Há, também, os que consideram o caminho da contemplação como carente de sentido prático e totalmente fora de contato com o século vinte. Há o receio de que ela produza o tipo de pessoa que Dostoievski imortalizou em seu livro Os Irmãos Karamazov, o ascético Padre Ferapont: um homem rígido, farisaico, que por ingente esforço liberta-se do mundo, e então invoca maldições sobre este. Na melhor das hipóteses, tal meditação conduziria a outra mundanalidade insalubre que nos mantém imunes ao sofrimento da  raça humana

Tais avaliações deixam muito a desejar. Em realidade, a meditação é a única coisa que pode suficientemente reorientar nossas vidas de sorte que passamos lidar exitosamente com a vida humana. Thomas Merton escreveu: “A meditação não terá nenhum objetivo e nenhuma realidade a menos que esteja firmemente arraigada na vida.” Historicamente, nenhum grupo acentuou a necessidade de entrar nos silêncios para ouvir, mais do que os quacres; o resultado tem sido um impacto social vital que excede de muito o número dos quacres. Os próprios contemplativos eram homens e mulheres de ação. Meister Eckhart escreveu: “Ainda que a pessoa se encontrasse em arrebatamento como S. Paulo e soubesse de alguém necessitado de alimento, melhor faria alimentando essa pessoa do que permanecendo em êxtase.”

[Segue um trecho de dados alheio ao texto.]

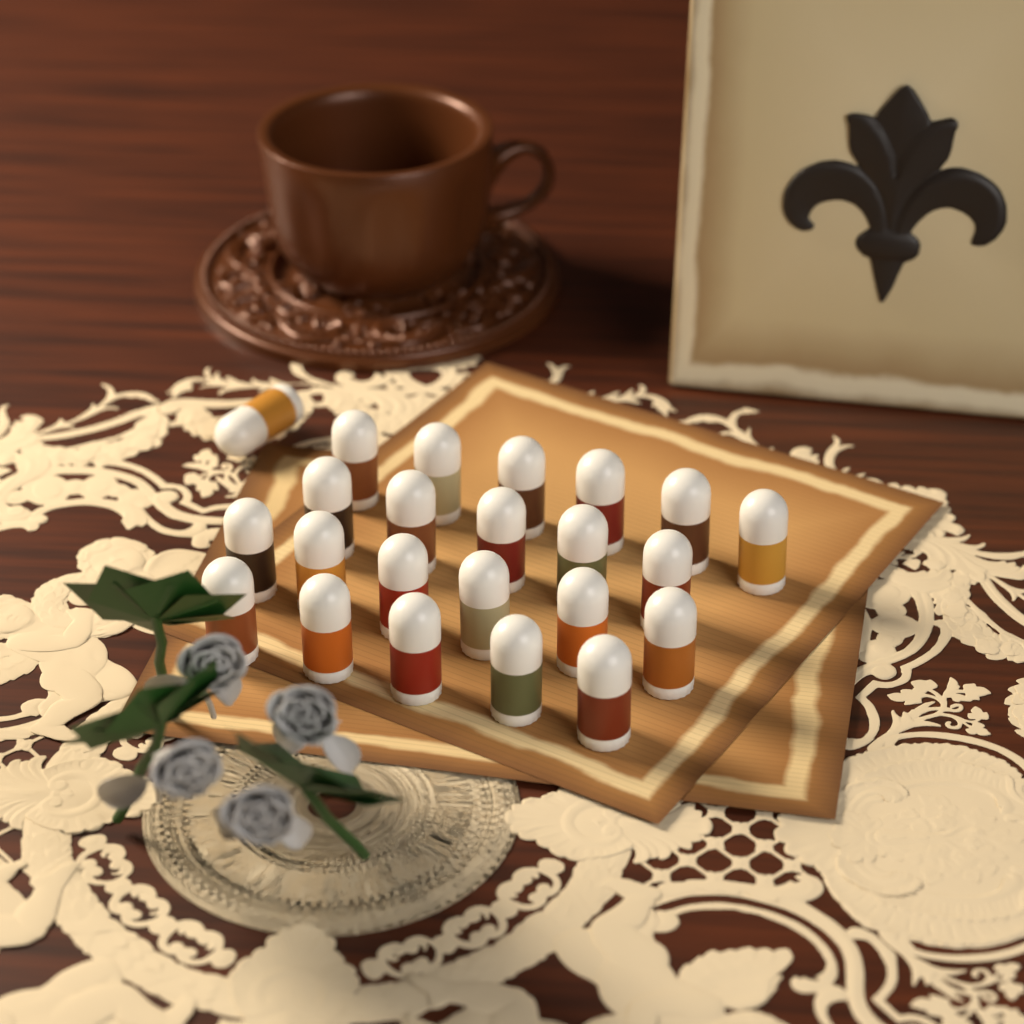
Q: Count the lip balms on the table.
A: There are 23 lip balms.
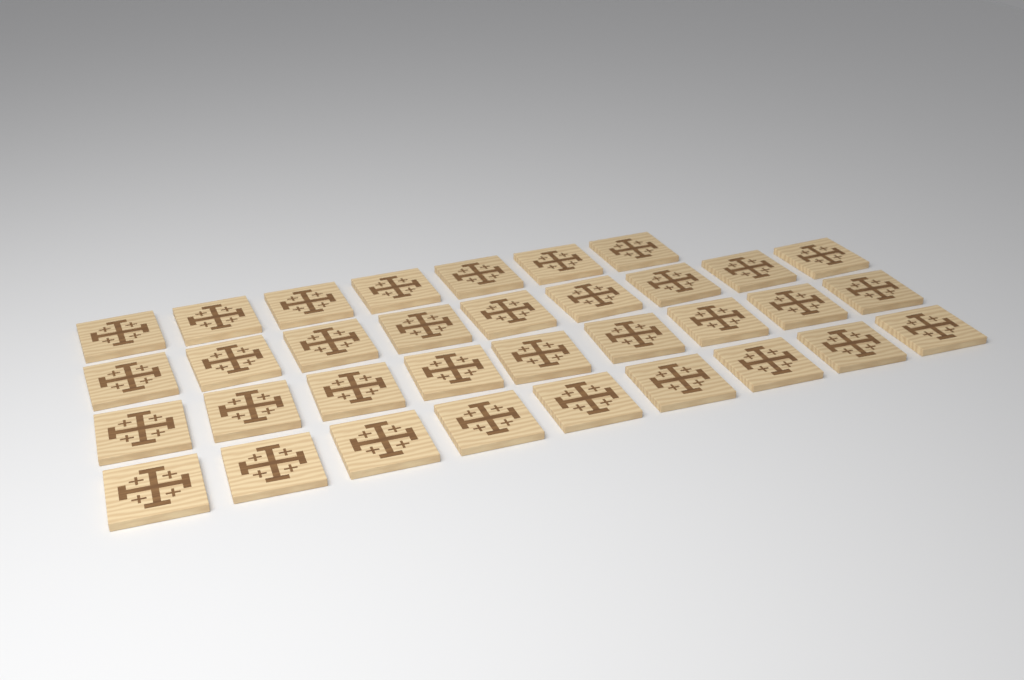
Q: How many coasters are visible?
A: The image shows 34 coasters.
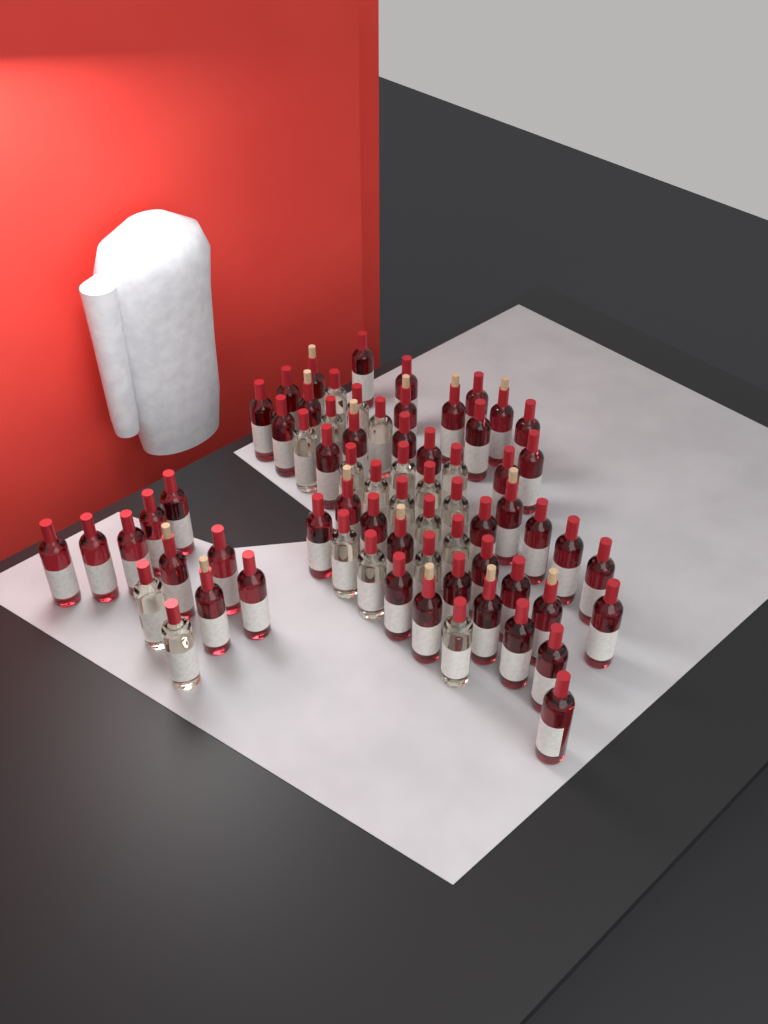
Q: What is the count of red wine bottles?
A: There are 48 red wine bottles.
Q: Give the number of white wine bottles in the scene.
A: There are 20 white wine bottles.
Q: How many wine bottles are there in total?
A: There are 68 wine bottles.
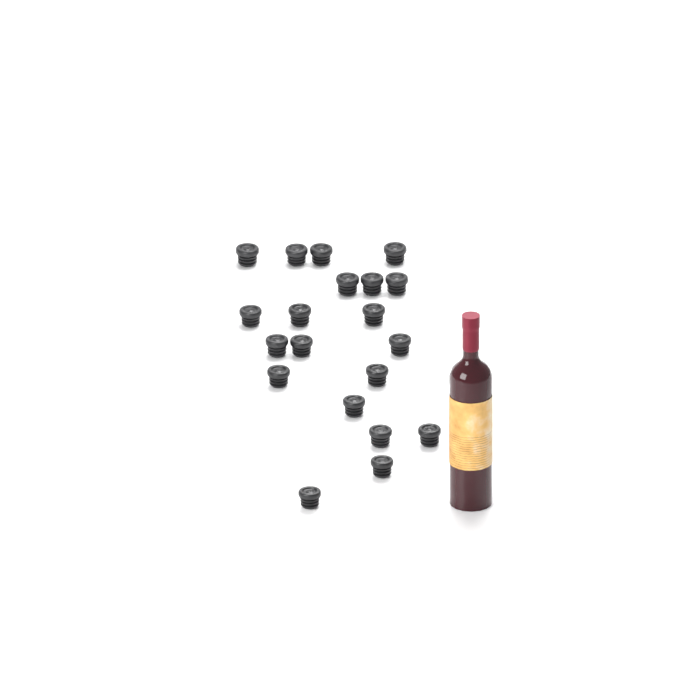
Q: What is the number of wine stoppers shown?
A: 20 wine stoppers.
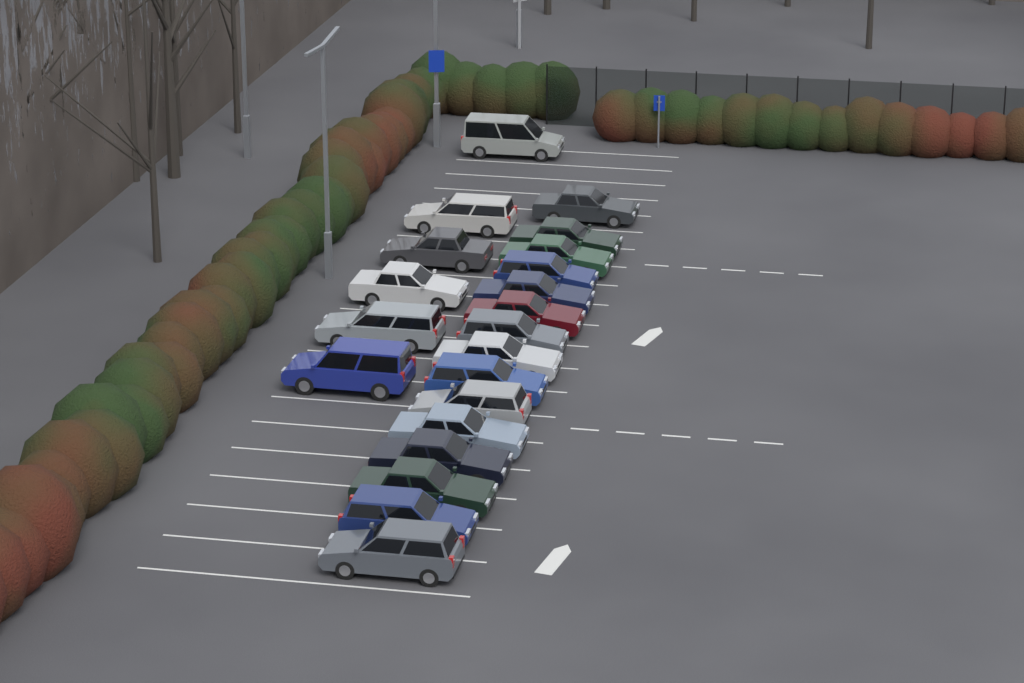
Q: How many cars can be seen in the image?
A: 21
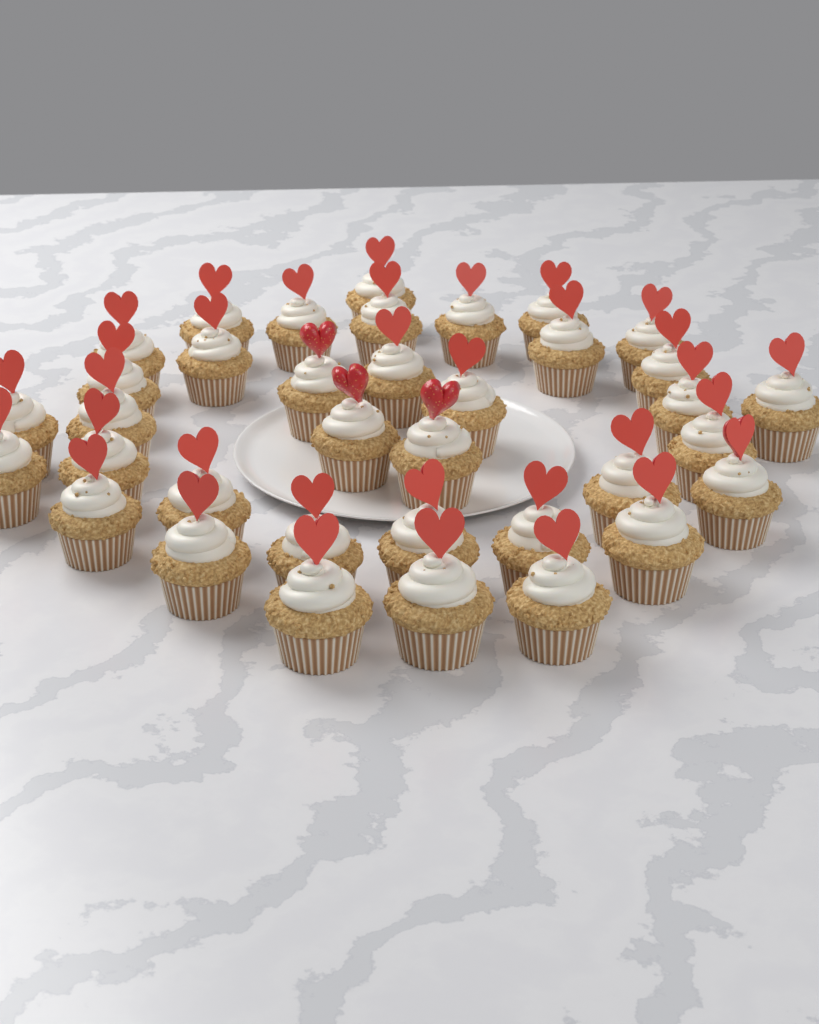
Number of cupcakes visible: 36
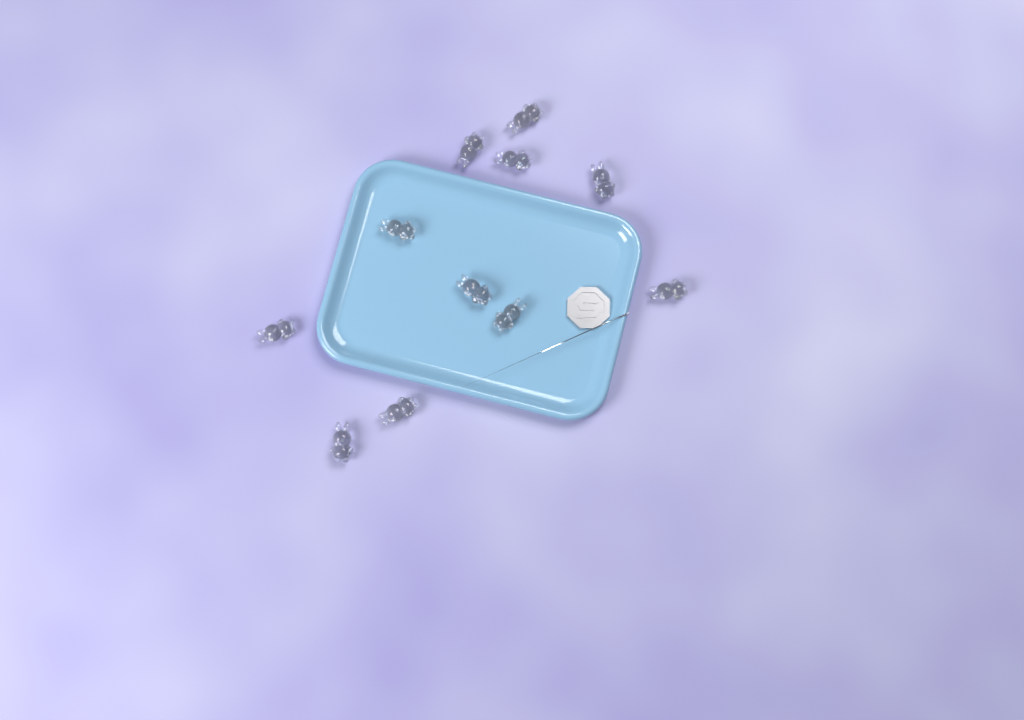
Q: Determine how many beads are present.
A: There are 11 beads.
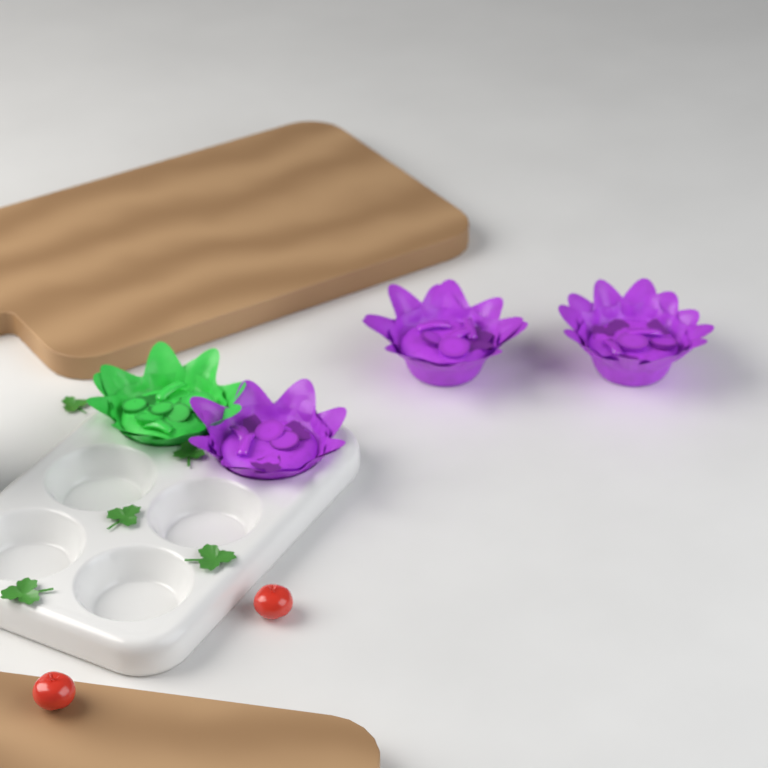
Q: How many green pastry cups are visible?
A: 1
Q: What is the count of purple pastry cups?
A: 3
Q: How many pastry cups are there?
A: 4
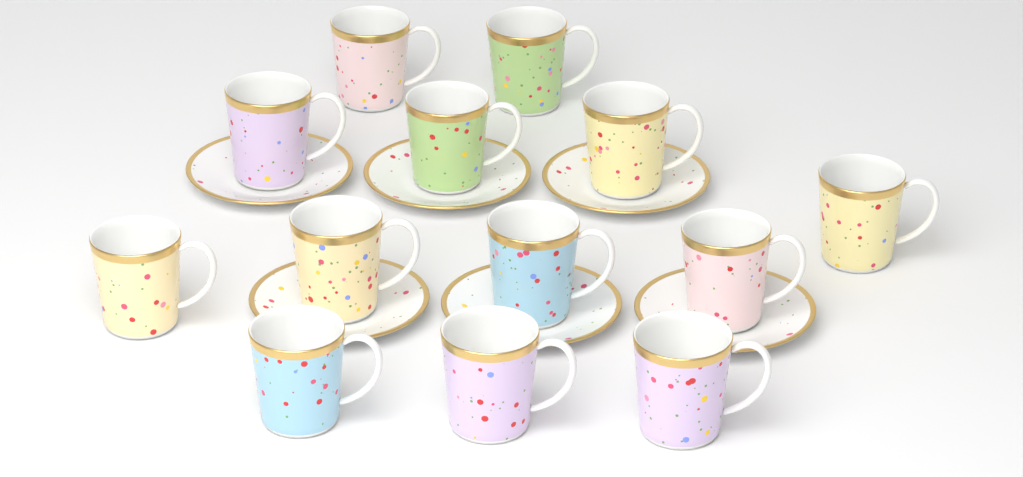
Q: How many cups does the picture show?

Com freqüência a meditação produzirá discernimentos profundamente práticos, quase mundanos. Advirá instrução sobre como relacionar-se com a esposa ou com o marido, sobre como lidar com este problema delicado ou com aquela situação de negócio. Mais de uma vez tenho recebido orientação sobre qual atitude tomar quando prelecionando numa sala de aula de faculdade. É maravilhoso quando uma meditação especial leva ao êxtase, mas é muito mais comum receber orientação no trato com problemas humanos comuns. Morton Kelsey disse:

 “O que fazemos com nossas vidas exteriormente, o bom cuidado que dispensamos aos outros, é tanto parte da meditação quanto aquilo que fazemos na quietude e volta para o interior. Em realidade, a meditação cristã que não produz diferença na qualidade de vida exterior do indivíduo está em curto circuito.
Pode brilhar por um momento, mas a não ser que ela resulte no encontro de relacionamentos mais ricos e mais amoráveis com outros seres humanos ou na mudança das condições do mundo que causam sofrimento, as possibilidades são de que a atividade de oração do indivíduo falhará.”Talvez a mais comum de todas as concepções errôneas é considerar a meditação como uma forma religiosa de manipulação psicológica. Ela pode ter valor em fazer baixar nossa pressão sangüínea ou em aliviar a tensão. Ela pode até proporcionar-nos introspecções significativas ajudando-nos a entrar em contato com nossa mente subconsciente. Mas a idéia de contato e comunhão reais com uma esfera espiritual de existência parece anticientífica e fantasiosamente irracional. Se você acha que vivemos em um universo puramente físico, considerará a meditação como um bom meio de obter um consistente padrão de onda cerebral alfa. (A meditação transcendental tenta projetar exatamente esta imagem, o que a torna altamente apelativa para homens e mulheres seculares modernos.) Se, porém, você acredita que vivemos em um universo criado pelo Deus pessoal e infinito que tem prazer em nossa comunhão com ele, você verá a meditação como comunicação entre o Amante e o amado. Conforme disse Alberto, o Grande: “A contemplação dos santos é inspirada pelo amor do contemplado: isto é, Deus.”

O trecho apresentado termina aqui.